## RECORD SET
BEGIN

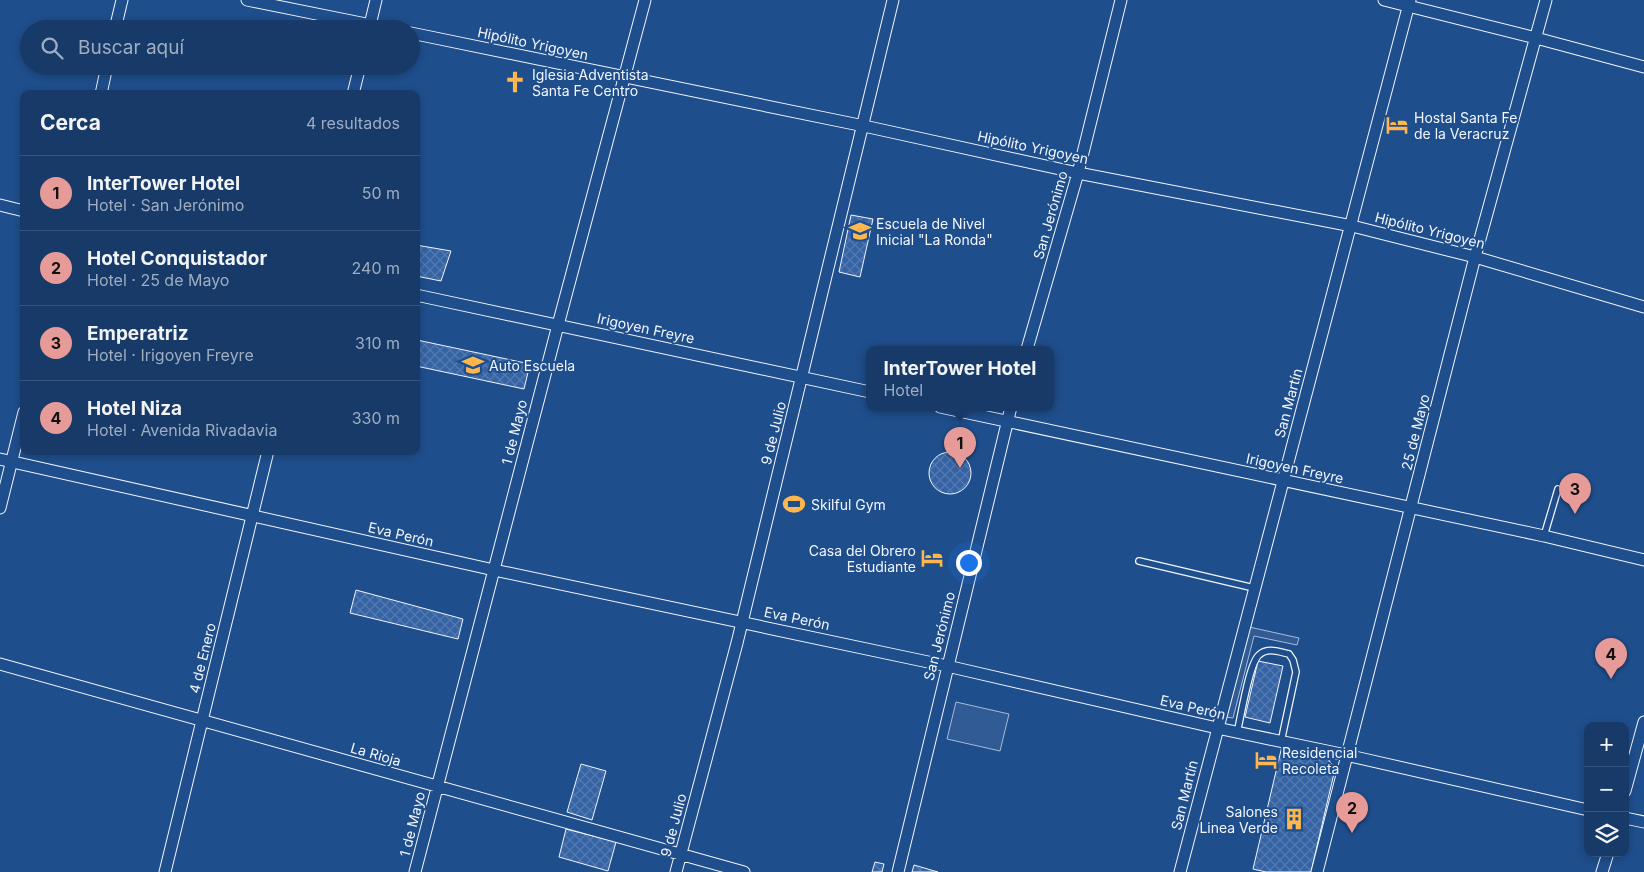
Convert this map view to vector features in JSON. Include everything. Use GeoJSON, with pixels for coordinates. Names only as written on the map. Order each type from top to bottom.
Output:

END
BEGIN

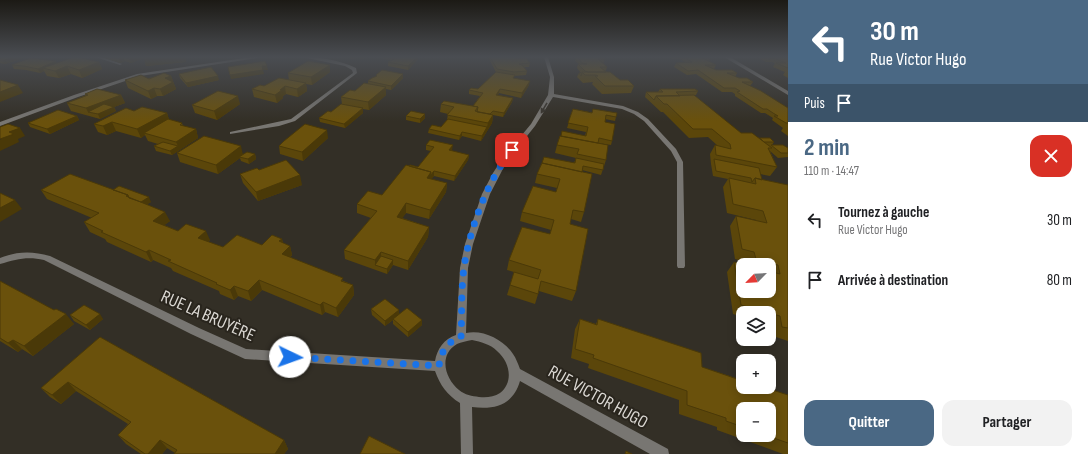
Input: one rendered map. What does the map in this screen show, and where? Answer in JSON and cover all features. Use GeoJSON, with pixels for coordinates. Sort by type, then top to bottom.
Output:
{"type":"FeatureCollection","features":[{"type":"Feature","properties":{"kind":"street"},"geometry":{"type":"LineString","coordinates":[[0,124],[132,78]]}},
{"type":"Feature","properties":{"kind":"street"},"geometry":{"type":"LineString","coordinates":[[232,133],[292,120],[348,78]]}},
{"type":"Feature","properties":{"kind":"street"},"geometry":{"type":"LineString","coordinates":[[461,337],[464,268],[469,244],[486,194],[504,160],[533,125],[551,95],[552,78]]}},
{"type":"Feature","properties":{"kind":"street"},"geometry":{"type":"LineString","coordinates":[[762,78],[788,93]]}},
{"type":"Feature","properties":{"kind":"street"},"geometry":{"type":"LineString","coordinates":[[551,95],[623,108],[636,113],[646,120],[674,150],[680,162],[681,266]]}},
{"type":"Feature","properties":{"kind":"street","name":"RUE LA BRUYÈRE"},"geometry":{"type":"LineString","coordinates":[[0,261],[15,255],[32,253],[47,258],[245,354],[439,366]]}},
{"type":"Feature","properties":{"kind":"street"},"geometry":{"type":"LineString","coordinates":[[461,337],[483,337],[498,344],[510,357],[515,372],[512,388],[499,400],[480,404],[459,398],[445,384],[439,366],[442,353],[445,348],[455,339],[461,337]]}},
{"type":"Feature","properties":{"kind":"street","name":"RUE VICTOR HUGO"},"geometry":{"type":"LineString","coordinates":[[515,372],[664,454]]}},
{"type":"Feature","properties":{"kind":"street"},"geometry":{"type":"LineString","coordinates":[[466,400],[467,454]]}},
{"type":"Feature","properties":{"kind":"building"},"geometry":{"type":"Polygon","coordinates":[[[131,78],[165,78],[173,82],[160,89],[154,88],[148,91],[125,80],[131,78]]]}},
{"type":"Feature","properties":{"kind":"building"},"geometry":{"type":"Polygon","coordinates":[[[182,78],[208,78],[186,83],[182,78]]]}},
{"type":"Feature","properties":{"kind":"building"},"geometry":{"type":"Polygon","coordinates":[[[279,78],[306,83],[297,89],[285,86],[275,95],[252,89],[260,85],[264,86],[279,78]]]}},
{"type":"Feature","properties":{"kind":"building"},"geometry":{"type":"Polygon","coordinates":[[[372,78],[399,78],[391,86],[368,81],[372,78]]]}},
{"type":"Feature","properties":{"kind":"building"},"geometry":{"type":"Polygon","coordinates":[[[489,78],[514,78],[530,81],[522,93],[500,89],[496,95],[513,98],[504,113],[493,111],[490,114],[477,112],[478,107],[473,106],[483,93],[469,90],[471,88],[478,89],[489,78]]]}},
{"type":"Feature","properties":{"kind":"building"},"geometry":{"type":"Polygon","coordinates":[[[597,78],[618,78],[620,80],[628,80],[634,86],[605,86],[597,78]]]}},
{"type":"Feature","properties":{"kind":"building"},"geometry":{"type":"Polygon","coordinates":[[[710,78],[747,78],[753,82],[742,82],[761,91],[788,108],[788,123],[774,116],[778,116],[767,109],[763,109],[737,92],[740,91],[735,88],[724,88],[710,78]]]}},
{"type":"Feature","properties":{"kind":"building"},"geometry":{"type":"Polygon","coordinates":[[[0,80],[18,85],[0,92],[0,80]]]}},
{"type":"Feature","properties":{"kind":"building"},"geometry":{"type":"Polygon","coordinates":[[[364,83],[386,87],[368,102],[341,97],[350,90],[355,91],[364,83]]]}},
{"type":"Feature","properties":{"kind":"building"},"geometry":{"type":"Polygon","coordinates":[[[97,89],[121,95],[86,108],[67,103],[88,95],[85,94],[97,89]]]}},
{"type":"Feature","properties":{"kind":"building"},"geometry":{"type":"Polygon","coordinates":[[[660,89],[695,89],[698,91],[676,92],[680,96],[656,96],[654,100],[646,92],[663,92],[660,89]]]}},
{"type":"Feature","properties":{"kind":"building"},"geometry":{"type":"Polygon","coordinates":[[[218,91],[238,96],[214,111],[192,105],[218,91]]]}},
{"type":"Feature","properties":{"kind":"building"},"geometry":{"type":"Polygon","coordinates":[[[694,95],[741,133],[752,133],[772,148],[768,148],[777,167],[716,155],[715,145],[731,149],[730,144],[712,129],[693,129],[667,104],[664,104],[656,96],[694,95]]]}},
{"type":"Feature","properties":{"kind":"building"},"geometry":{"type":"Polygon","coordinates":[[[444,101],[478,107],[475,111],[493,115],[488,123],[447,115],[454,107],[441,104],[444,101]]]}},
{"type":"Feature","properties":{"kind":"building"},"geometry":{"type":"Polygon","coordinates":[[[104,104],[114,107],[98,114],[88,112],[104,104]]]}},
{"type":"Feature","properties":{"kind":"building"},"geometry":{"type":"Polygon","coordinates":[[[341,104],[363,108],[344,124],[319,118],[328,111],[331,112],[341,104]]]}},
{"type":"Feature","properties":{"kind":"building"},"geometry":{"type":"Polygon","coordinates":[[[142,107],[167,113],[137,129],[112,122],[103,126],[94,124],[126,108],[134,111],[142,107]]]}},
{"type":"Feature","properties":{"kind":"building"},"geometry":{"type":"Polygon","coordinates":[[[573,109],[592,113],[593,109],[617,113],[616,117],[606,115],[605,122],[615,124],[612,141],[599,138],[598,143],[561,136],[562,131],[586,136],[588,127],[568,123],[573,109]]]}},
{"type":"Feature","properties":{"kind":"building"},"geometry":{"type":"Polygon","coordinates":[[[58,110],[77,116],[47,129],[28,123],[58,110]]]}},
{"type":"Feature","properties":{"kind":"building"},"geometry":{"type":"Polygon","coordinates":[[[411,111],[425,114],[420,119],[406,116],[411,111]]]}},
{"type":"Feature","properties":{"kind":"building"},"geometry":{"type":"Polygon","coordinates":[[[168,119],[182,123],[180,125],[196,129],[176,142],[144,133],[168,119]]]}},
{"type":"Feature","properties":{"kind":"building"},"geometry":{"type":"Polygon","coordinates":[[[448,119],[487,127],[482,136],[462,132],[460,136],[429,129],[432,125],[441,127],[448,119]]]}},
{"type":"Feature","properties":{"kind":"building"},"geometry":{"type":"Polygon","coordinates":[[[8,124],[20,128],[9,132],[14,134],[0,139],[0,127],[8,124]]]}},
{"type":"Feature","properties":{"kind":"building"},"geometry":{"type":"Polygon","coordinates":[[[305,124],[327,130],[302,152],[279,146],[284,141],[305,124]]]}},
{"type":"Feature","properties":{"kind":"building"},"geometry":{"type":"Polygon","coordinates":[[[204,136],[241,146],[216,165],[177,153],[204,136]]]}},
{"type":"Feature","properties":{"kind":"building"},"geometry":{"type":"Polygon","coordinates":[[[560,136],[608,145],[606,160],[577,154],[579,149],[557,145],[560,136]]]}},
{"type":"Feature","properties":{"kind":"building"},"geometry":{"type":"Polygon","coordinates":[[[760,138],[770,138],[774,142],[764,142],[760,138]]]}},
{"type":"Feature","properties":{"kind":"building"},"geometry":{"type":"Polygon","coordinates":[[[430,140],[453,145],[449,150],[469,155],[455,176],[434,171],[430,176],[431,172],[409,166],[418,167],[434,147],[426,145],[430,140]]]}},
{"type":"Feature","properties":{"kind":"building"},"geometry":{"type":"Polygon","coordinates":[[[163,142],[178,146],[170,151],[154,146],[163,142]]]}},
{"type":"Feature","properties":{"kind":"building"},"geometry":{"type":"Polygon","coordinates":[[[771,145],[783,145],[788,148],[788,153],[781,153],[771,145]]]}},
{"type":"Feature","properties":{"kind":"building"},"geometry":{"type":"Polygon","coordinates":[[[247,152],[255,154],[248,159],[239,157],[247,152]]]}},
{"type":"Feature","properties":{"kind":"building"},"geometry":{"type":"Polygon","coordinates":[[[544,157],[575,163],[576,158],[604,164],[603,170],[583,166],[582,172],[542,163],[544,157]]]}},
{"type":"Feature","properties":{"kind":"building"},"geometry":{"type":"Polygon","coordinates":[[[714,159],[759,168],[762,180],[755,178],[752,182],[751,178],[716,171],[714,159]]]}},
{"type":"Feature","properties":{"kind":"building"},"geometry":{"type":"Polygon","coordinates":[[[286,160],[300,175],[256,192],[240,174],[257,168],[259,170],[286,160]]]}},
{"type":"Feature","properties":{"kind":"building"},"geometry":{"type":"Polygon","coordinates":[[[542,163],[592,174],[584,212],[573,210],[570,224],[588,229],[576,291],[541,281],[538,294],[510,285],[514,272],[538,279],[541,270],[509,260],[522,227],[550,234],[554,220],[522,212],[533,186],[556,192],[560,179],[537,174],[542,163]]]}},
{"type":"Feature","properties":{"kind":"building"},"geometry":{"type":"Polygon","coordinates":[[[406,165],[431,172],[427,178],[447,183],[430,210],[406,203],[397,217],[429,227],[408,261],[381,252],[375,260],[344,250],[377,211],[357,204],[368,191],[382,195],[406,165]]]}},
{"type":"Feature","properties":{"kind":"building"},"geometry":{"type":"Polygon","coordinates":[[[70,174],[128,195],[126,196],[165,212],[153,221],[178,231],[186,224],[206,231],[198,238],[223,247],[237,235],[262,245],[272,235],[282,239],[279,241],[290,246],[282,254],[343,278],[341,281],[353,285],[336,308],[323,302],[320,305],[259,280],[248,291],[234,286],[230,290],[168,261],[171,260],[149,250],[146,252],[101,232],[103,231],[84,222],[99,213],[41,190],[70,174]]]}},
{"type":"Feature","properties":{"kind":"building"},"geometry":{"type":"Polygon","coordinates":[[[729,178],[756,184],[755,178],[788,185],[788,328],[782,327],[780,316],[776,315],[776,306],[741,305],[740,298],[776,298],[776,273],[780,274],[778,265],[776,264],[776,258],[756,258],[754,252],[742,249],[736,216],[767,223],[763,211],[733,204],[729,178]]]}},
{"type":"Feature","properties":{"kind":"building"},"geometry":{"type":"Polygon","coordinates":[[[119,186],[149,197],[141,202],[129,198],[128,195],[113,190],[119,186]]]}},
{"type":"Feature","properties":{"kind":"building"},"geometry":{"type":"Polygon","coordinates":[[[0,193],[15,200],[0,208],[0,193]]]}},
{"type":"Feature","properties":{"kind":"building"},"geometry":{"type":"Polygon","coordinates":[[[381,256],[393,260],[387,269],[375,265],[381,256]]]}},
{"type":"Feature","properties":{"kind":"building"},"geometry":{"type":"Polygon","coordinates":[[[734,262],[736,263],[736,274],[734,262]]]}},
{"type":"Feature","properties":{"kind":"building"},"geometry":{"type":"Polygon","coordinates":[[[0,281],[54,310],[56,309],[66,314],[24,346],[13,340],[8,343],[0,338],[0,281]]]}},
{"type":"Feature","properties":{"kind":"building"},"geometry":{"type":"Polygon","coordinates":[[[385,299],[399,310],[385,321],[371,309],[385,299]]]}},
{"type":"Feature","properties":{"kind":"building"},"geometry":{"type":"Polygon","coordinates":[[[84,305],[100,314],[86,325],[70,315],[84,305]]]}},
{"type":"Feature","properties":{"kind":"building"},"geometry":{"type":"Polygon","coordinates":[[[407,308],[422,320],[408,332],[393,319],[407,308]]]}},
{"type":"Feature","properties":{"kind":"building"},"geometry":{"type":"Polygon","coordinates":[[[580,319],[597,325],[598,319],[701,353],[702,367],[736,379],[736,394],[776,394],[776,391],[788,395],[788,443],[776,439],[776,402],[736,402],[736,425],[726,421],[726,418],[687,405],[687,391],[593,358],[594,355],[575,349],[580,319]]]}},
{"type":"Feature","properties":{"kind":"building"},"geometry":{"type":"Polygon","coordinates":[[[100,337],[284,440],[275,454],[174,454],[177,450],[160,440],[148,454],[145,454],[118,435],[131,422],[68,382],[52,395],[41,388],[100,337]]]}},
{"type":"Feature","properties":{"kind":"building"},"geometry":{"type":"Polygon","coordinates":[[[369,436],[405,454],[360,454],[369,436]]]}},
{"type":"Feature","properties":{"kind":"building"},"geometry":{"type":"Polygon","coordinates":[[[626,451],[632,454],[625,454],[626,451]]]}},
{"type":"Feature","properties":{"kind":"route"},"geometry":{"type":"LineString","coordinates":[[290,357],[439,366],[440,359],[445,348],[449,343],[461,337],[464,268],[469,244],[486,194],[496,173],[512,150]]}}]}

END

Among the lines above, which ones include the word "with"? Copy them.

## ANSWER BELOW
Convert this map view to vector features in JSON. Include everything. Use GeoJSON, with pixels for coordinates. Names only as written on the map. Order each type from top to bottom.
Input: one rendered map. What does the map in this screen show, and where? Answer in JSON and cover all features. Use GeoJSON, with pixels for coordinates. Sort by type, then top to bottom.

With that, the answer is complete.